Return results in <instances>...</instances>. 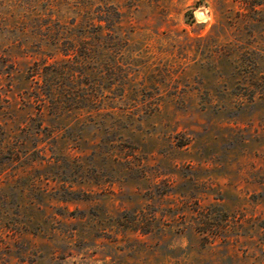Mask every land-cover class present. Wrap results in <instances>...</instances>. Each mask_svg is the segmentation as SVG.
<instances>
[{"label": "rangeland", "instance_id": "obj_1", "mask_svg": "<svg viewBox=\"0 0 264 264\" xmlns=\"http://www.w3.org/2000/svg\"><path fill=\"white\" fill-rule=\"evenodd\" d=\"M0 264H264V0H0Z\"/></svg>", "mask_w": 264, "mask_h": 264}]
</instances>
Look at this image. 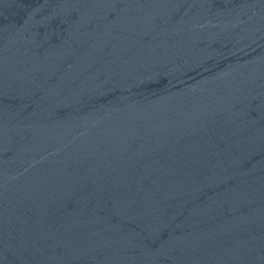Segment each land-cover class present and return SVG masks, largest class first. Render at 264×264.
I'll use <instances>...</instances> for the list:
<instances>
[{
	"label": "water",
	"instance_id": "1",
	"mask_svg": "<svg viewBox=\"0 0 264 264\" xmlns=\"http://www.w3.org/2000/svg\"><path fill=\"white\" fill-rule=\"evenodd\" d=\"M0 264H264V0H0Z\"/></svg>",
	"mask_w": 264,
	"mask_h": 264
}]
</instances>
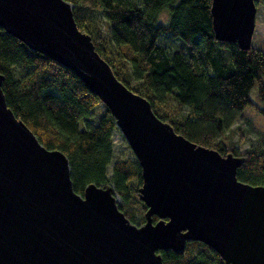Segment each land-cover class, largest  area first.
<instances>
[{"label":"water","instance_id":"water-1","mask_svg":"<svg viewBox=\"0 0 264 264\" xmlns=\"http://www.w3.org/2000/svg\"><path fill=\"white\" fill-rule=\"evenodd\" d=\"M215 39L245 51L255 0H213ZM0 28L71 70L109 109L139 160L146 220L134 224L112 186L74 190L70 163L6 103L0 74V264H164L161 249L205 242L227 264H264V185L237 177L241 156L198 145L120 82L67 0H0ZM158 216L153 221V216Z\"/></svg>","mask_w":264,"mask_h":264},{"label":"trees","instance_id":"trees-1","mask_svg":"<svg viewBox=\"0 0 264 264\" xmlns=\"http://www.w3.org/2000/svg\"><path fill=\"white\" fill-rule=\"evenodd\" d=\"M78 28L91 36L96 52L112 67L118 80L145 97L154 113L177 134L222 155L241 156L237 177L264 185V138L260 146L242 153L227 148L229 131L248 106L264 116V51L253 45L245 51L237 43L215 39L213 0H67ZM261 0H255L259 7ZM98 10L107 26L103 31L86 13ZM168 10L166 23L159 14ZM163 36L183 49L169 50ZM171 45V44H169ZM2 91L15 116L29 127L47 149L64 152L74 190L83 194L91 183L110 185L120 197L119 208L138 226L146 220L147 205L140 198L144 181L135 156L116 160V120L107 107L71 70L32 51L0 28ZM255 95V97H253ZM171 98L178 105L166 104ZM189 107L186 117L182 108ZM97 125L81 127L97 110ZM158 216H153L157 221ZM182 252L161 249L164 264H227L219 252L198 240L186 242Z\"/></svg>","mask_w":264,"mask_h":264},{"label":"rangeland","instance_id":"rangeland-1","mask_svg":"<svg viewBox=\"0 0 264 264\" xmlns=\"http://www.w3.org/2000/svg\"><path fill=\"white\" fill-rule=\"evenodd\" d=\"M74 7V5L72 4ZM87 17H89L97 26L99 25L102 30L106 29L107 23L102 13L98 10L90 11L87 8L84 10ZM256 18V30L253 34L252 45L256 48H261L264 51V0L260 1L259 7L257 9ZM168 10H163L158 17L160 24L166 23L168 20ZM163 41L168 44L169 50L174 51V49H183L186 53L187 58H190V51L188 44L185 41L178 39L177 44L172 43L167 37L163 36ZM171 44V45H169ZM264 80V78H263ZM255 97V95H253ZM166 104L170 106L173 110H178L179 107L174 100L168 98ZM190 108L183 107L179 116L186 117ZM102 115L101 109L98 108L96 114L88 119V122L84 120L80 123V128L92 127V125H97L99 123V118ZM264 138V116L261 115L253 106L246 107L242 112L241 116L235 122L232 128L223 133L222 142L230 149H237L239 152H243L247 149H255L260 146L261 141ZM114 156L112 158L111 164L108 166V172L111 171L113 164L116 160H124L125 158L135 156L132 149H130L128 140L125 139L120 129H116L114 132ZM120 202V197L117 196V203Z\"/></svg>","mask_w":264,"mask_h":264}]
</instances>
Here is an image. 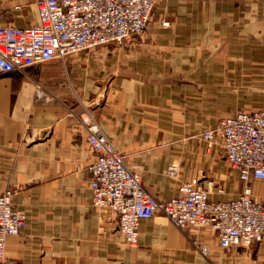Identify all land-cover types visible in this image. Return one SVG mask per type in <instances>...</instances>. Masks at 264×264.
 I'll use <instances>...</instances> for the list:
<instances>
[{"label":"crops","instance_id":"1","mask_svg":"<svg viewBox=\"0 0 264 264\" xmlns=\"http://www.w3.org/2000/svg\"><path fill=\"white\" fill-rule=\"evenodd\" d=\"M6 23L37 24L34 0H0ZM263 106L264 0H158L127 44L0 74V194L14 189L12 205L26 216L6 238L4 264H264V235L222 248L210 227L181 230L160 214L141 219L136 244H126L117 217L91 203L95 154L84 125L93 117L158 199L197 177L211 200L237 197L248 183L264 201V180H241L199 136ZM170 163L176 177L166 174ZM192 236L208 245L206 256Z\"/></svg>","mask_w":264,"mask_h":264},{"label":"built area","instance_id":"2","mask_svg":"<svg viewBox=\"0 0 264 264\" xmlns=\"http://www.w3.org/2000/svg\"><path fill=\"white\" fill-rule=\"evenodd\" d=\"M156 1L34 0L37 24H0V74L55 59L63 61L78 51L109 43L127 44L149 22ZM35 96H46V87L39 81H35ZM84 123L87 145L95 154L88 165L91 203L117 217L118 233L129 246L137 242L140 220L155 214L181 230L210 227L222 248L262 239L264 201L252 196L247 182L264 180V106L222 117L200 133L202 139L219 146L226 163L247 183L237 197L219 201L209 199L208 189L197 177L181 184L169 199L156 198L95 119L90 116ZM178 171L176 163L166 167L171 177ZM13 193L14 189L7 188L0 194V264H4L6 238L16 235L26 223L25 213L12 205ZM189 240L194 250L208 254L206 243L196 236Z\"/></svg>","mask_w":264,"mask_h":264},{"label":"rangeland","instance_id":"3","mask_svg":"<svg viewBox=\"0 0 264 264\" xmlns=\"http://www.w3.org/2000/svg\"><path fill=\"white\" fill-rule=\"evenodd\" d=\"M157 1H158V0H157ZM157 1H156V2H157ZM154 5H155V4H154ZM153 7H154V6H153ZM152 14H153V9H152ZM151 16H152V15H151ZM150 18H151V17H150ZM164 21L167 22V26H168V21H167V20H164ZM161 22H162V21H161ZM161 22H160V24H161ZM161 25H162V24H161ZM139 35H140V33H139L138 35L133 36L132 39H134L135 37H137V36H139ZM204 130H205V129H204ZM204 130H203V131H204ZM199 136H200V134H199ZM200 137H201V136H200ZM125 158H126V156H125ZM170 164H171V163H170Z\"/></svg>","mask_w":264,"mask_h":264}]
</instances>
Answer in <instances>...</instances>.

----------------

WORK TO COMPLETE:
Tally the lines in the rows above that contain the string "list". Give only the number.

TASK RESPONSE:
2